Condoleezza Rice: ‘We Are Only as Strong as Our Weakest Link’

Author: Barbara Palmer       

Condoleezza Rice

Condoleezza Rice, the 66th Secretary of State, closes the Main Stage program at PCMA Convening Leaders 2020 at San Francisco’s Moscone Center. (Jacob Slaton Photography)

Throughout a career that has taken her to the highest reaches of power, former U.S. Secretary of State Condoleezza Rice drew on the values of faith, family, and education that she learned as she was growing up in racially segregated Birmingham, Alabama, she told the audience during the closing keynote at PCMA Convening Leaders 2020 in San Francisco. Her parents were determined, Rice said, that “I might not be able to have a hamburger at Woolworth’s lunch counter, but I could be president of the United States if I wanted to be.”

Rice was candid, and often funny, as she talked for nearly an hour with Convening Leaders moderator Holly Ransom, reflecting on what she has learned over the course of her career about leadership and meeting difficult challenges. Rice served as secretary of state in the George W. Bush administration from 2005 to 2009, and as Bush’s national security adviser from 2001 to 2005. She currently teaches at Stanford University, as the Denning Professor in Global Business and Economy at the Stanford Graduate School of Business and the Thomas and Barbara Stephenson Senior Fellow on Public Policy at the Hoover Institution.

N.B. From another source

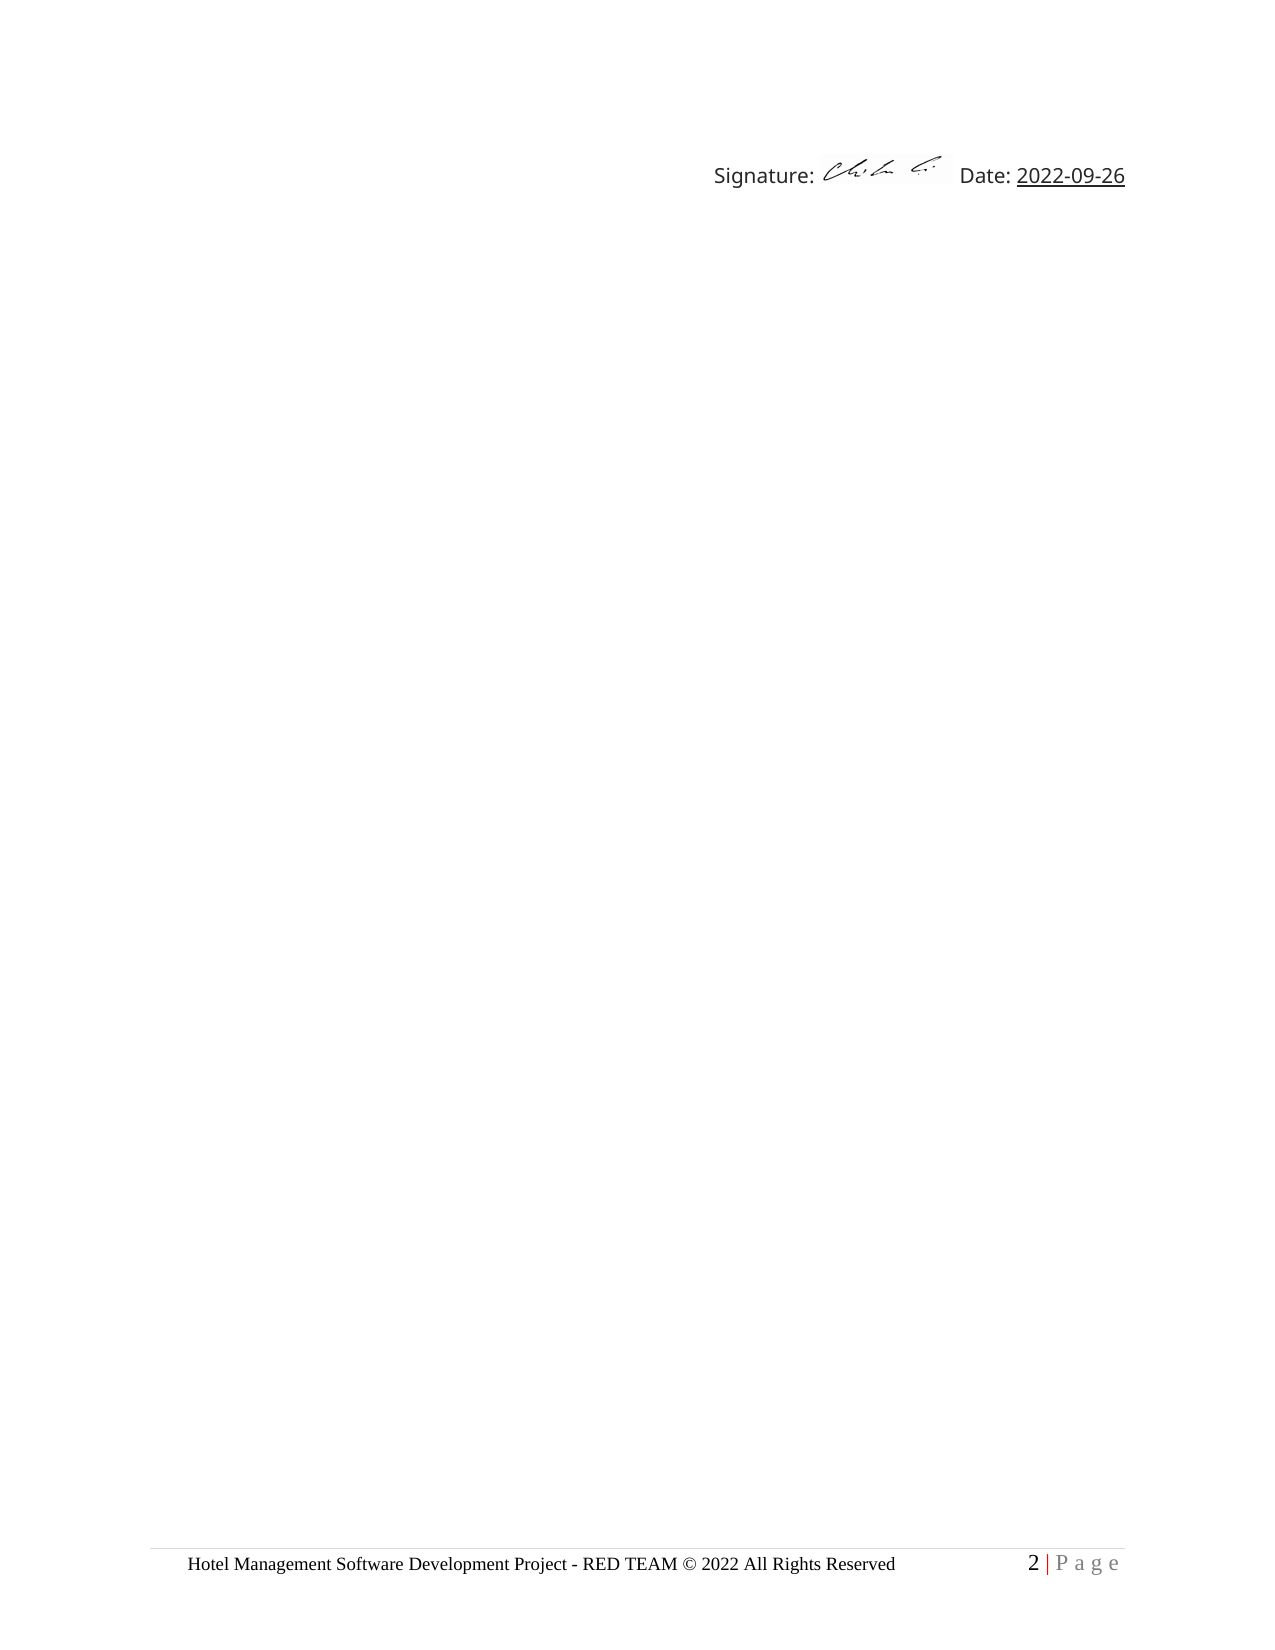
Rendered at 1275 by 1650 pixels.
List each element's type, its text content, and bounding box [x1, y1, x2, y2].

text Signature: Date: 2022-09-26 [150, 150, 1125, 189]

Her initial plan was to be a concert pianist, but she turned to a career in international politics, she said, when she realized her ability as a pianist would never take her very far. She credits much of her success to her mentors, who, at the time were all “old, white men.” Mentors don’t have to look like you, Rice said. “Look for mentors who are people who are going to believe in you and see things that you don’t see in yourself.

She was secretary of state during the 9/11 terrorist attacks, which Rice called “arguably the hardest moment in the last generation.” From Bush, she learned “how to be strong and resolute in the hardest of times,” and also how to move forward when the stakes are high and the path is unclear, she said. “How do you deal with something  when you truly have no reference point for how to make decisions?” she asked. Ultimately, “you have to keep your wits about you, you have to trust your instincts and your gut, and those around you. You have to make the decisions, because not making a decision is making a decision.”

She gained other lessons from President George H.W. Bush, for whom Rice worked as the National Security Council’s Soviet and Eastern Europe affairs advisor at the end of the Cold War. The senior Bush had a kind of humility that is sometimes lacking in presidents,” Rice said. When the Berlin Wall fell in 1989, Bush’s aides urged him to fly to Germany to celebrate, but Bush demurred, saying “this is a German moment, not an American moment,” Rice recalled. “He knew the great art of letting somebody else be the center of attention. Many times, the greatest leaders are the ones that can nurture leadership of others.”

It’s not in her DNA to run for public office, Rice said in response to Ransom’s question about whether or not that was a possibility in the future. Besides, “Americans are kind of ungovernable,” Rice said. Her plan is to teach the next generation of leaders, whom she called the most high-minded that she has encountered. “They want to do something bigger than themselves — but they are in a hurry.”

Rice sits in the middle of Silicon Valley, and some of the biggest challenges that we face are in using technology wisely — technology is neither good nor bad, but neutral, Rice said. “It’s how its applied that makes it good.” Rice also stressed the importance of improving public education and ensuring access to opportunity to everyone. “In the U.S., we share a common creed that belonged to everybody, including immigrants and those on the lowest rungs who want to move up,” she said. “But when I can look at your ZIP code and tell you whether you have access to a good education or not, that’s no longer true.”

Rice’s experience has given her perspective on the difficulties the nation faces today, she said. “I know it is a tough time, but we have been through tougher,” she said. As secretary of state, she swore to uphold a Constitution that once counted her ancestors as three-fifths of a man, she said. As she was standing in front of a portrait of Ben Franklin, being given the oath of office by a Jewish woman, Supreme Court Justice Ruth Bader Ginsburg, “I had to think about what that meant.”

“You can get through difficult times, but it doesn’t happen magically,” she said. Rice said she doesn’t look to Washington or state government to take responsibility, but asks herself daily: “What am I doing to take responsibility? Because democracy is only as strong as its weakest link.”

Barbara Palmer is deputy editor at Convene.